• **PROBLEM REQUIREMENTS**
Lay out the rows below as a Markdown table with the columns No. and Line text. Number each nonblank line in order, starting with the line containing "Estandar_normalizada" and continuing through the last line of the rows, and omit the pictures.

• **EXTRACTED INFORMATION**
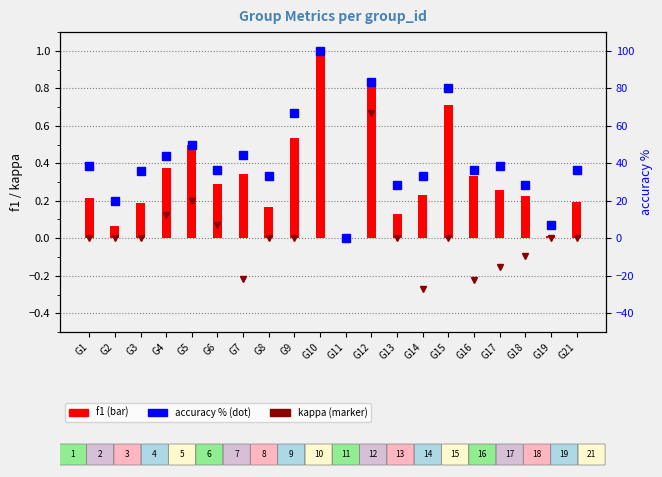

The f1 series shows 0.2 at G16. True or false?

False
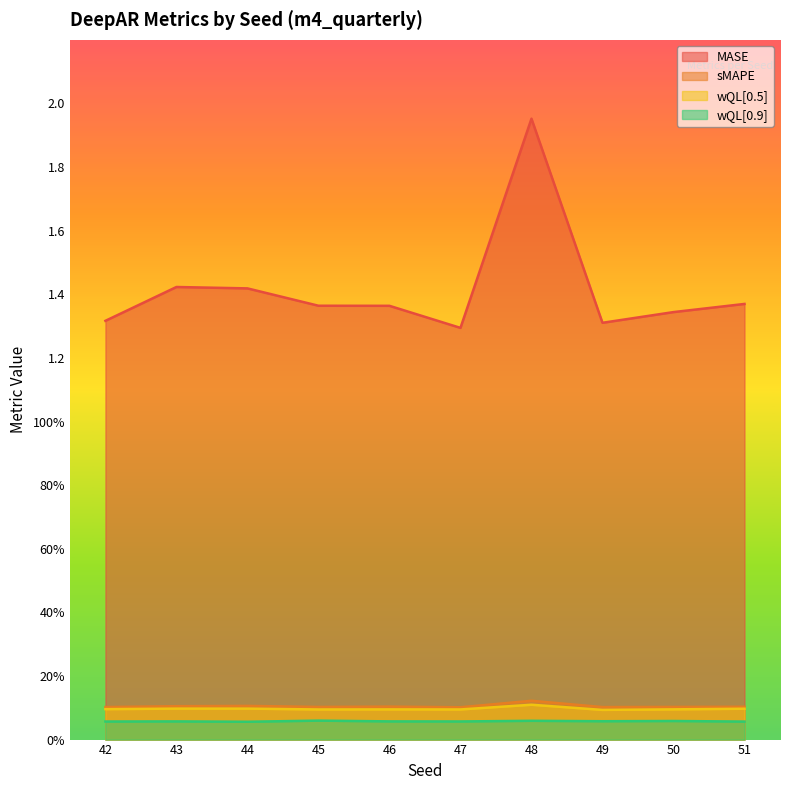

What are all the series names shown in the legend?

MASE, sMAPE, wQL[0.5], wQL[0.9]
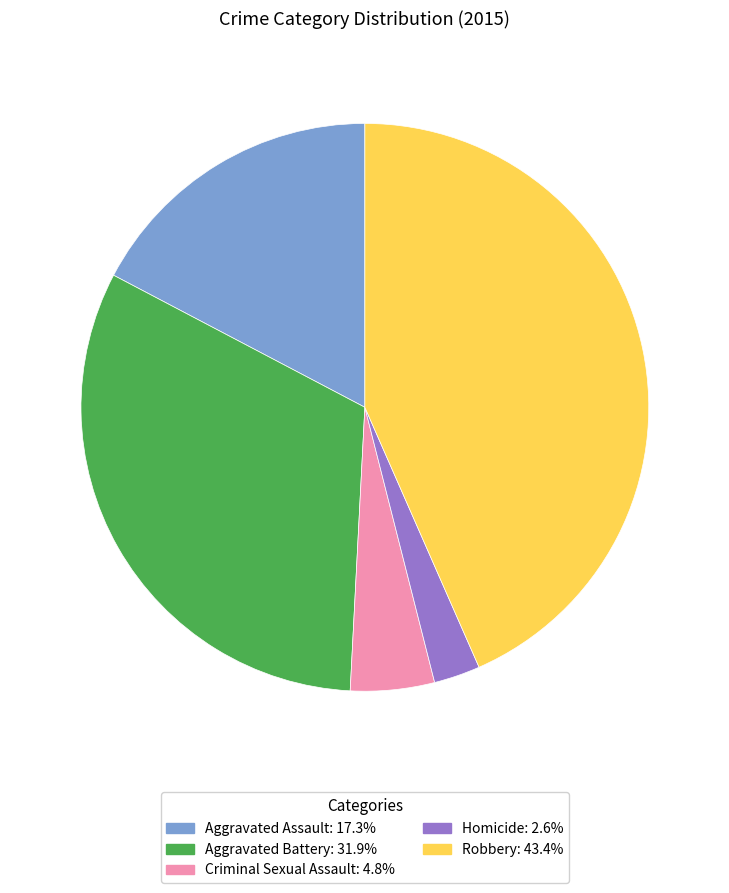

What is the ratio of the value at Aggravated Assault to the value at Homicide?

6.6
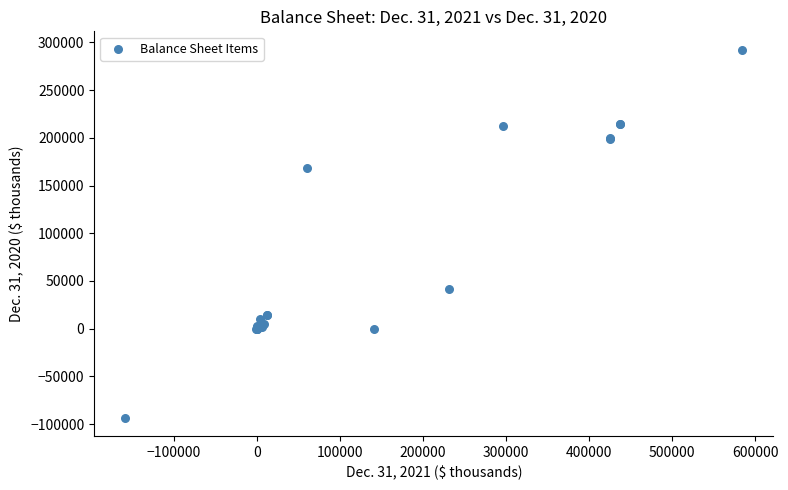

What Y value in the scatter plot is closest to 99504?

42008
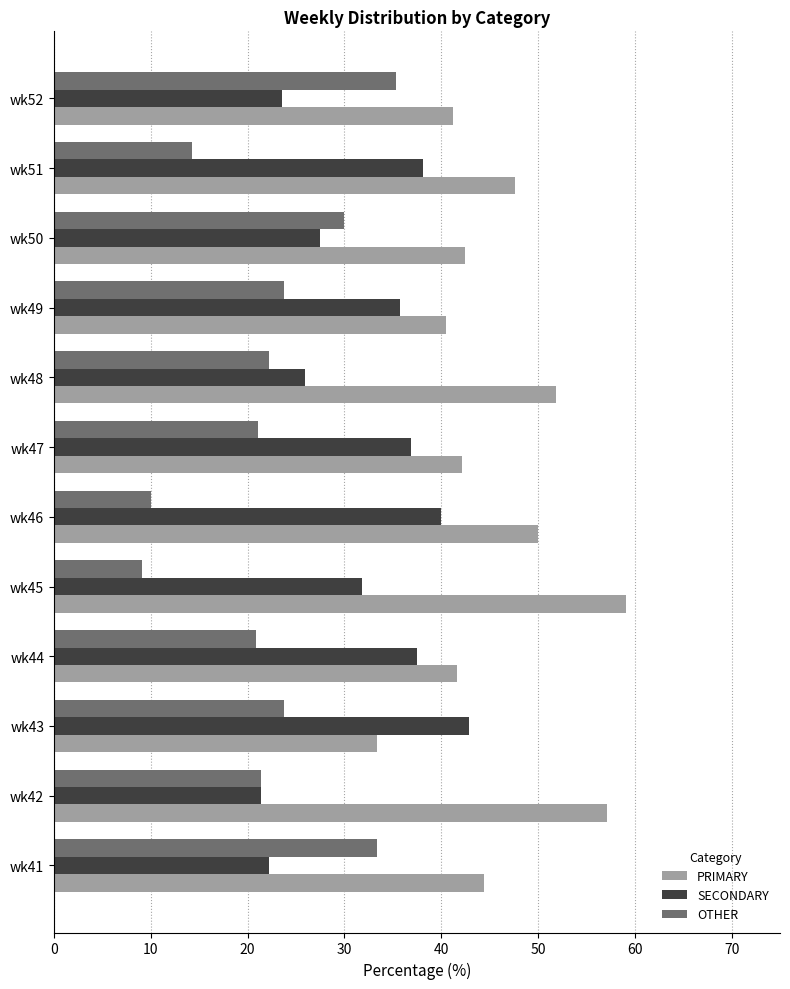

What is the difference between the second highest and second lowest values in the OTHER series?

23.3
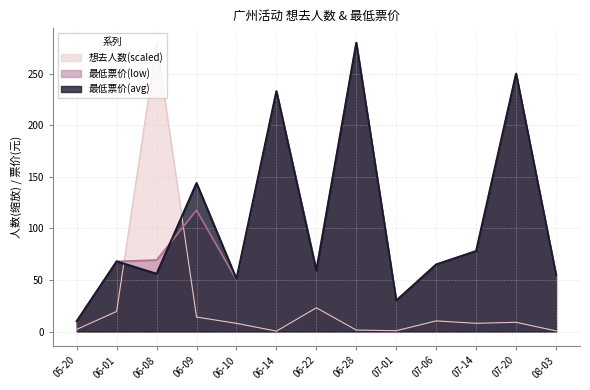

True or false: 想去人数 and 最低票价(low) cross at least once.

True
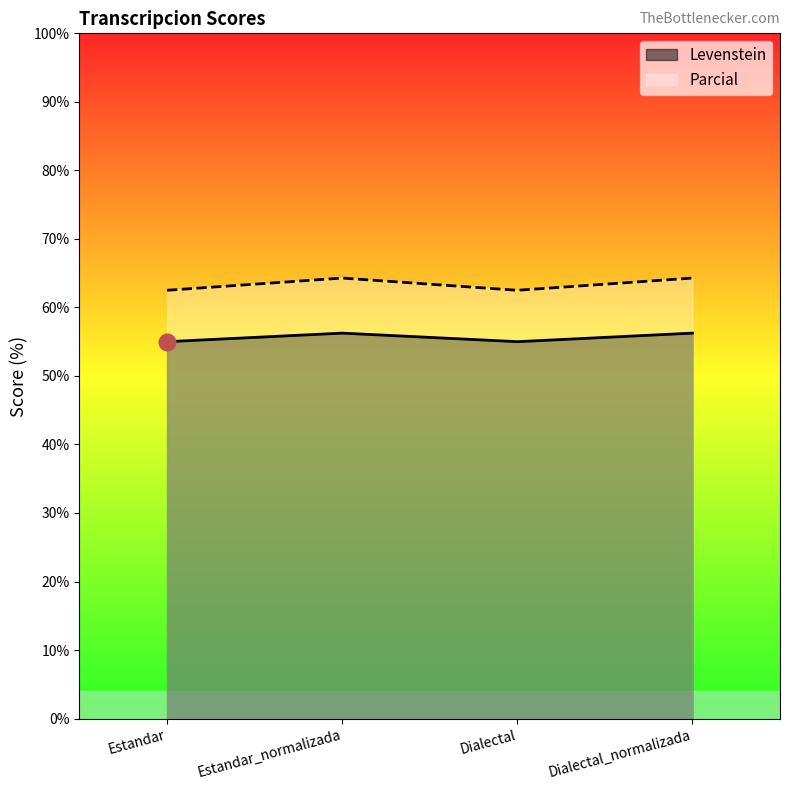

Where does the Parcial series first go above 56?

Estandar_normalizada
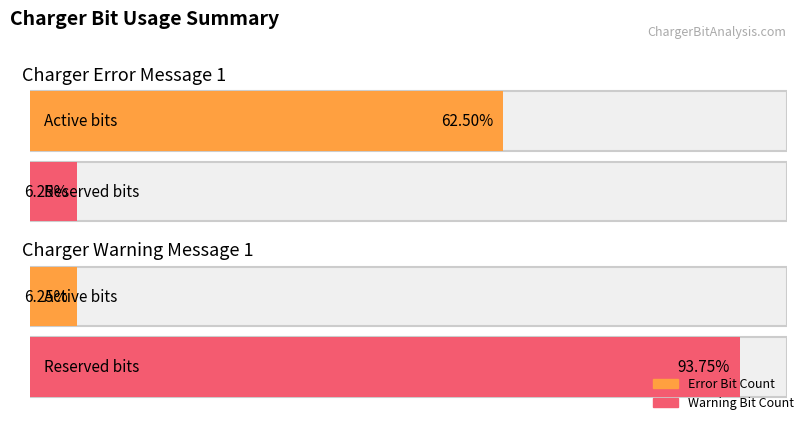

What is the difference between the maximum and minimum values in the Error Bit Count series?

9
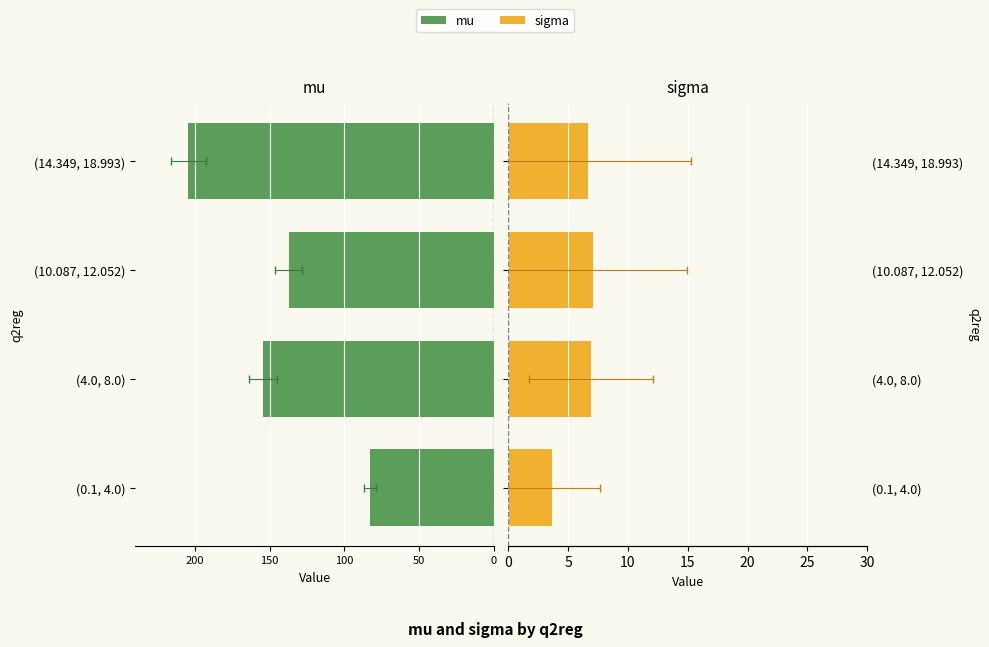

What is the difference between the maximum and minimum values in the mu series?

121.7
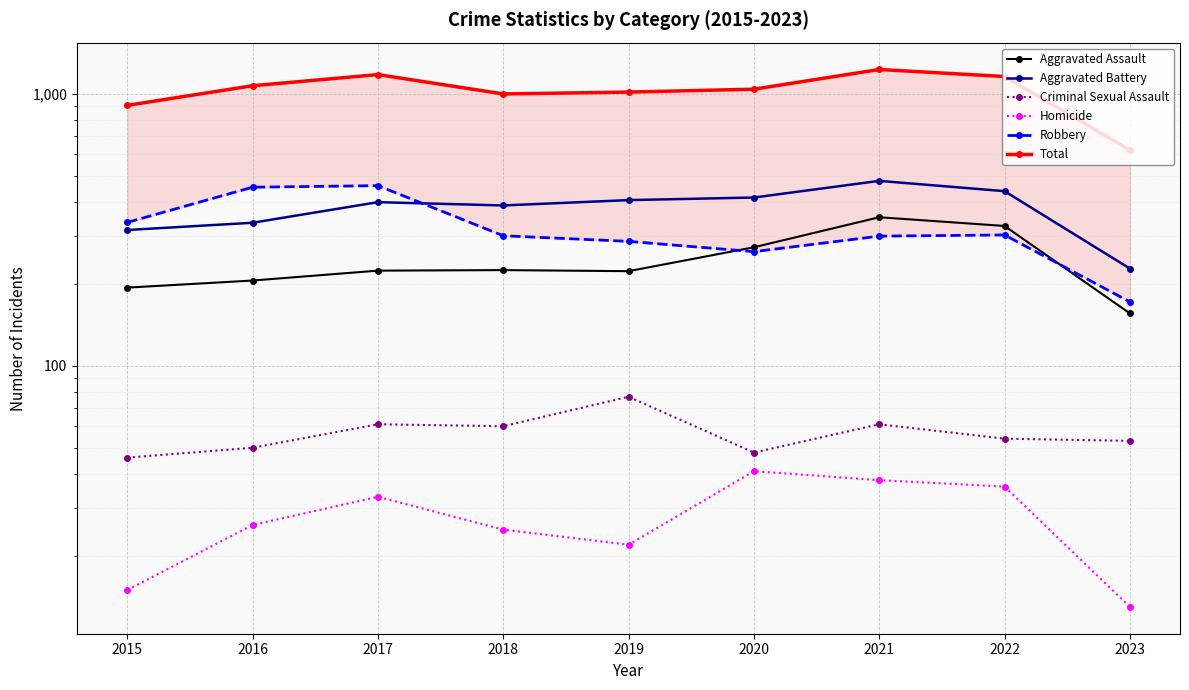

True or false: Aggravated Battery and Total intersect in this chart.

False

• **RESPONSE BOX**
| No. | Line text |
|---|---|
| 1 | Estandar_normalizada |
| 2 | What is the difference between the maximum and minimum values in the Error Bit Count series? |
| 3 | 9 |
| 4 | What is the difference between the maximum and minimum values in the mu series? |
| 5 | 121.7 |
| 6 | True or false: Aggravated Battery and Total intersect in this chart. |
| 7 | False |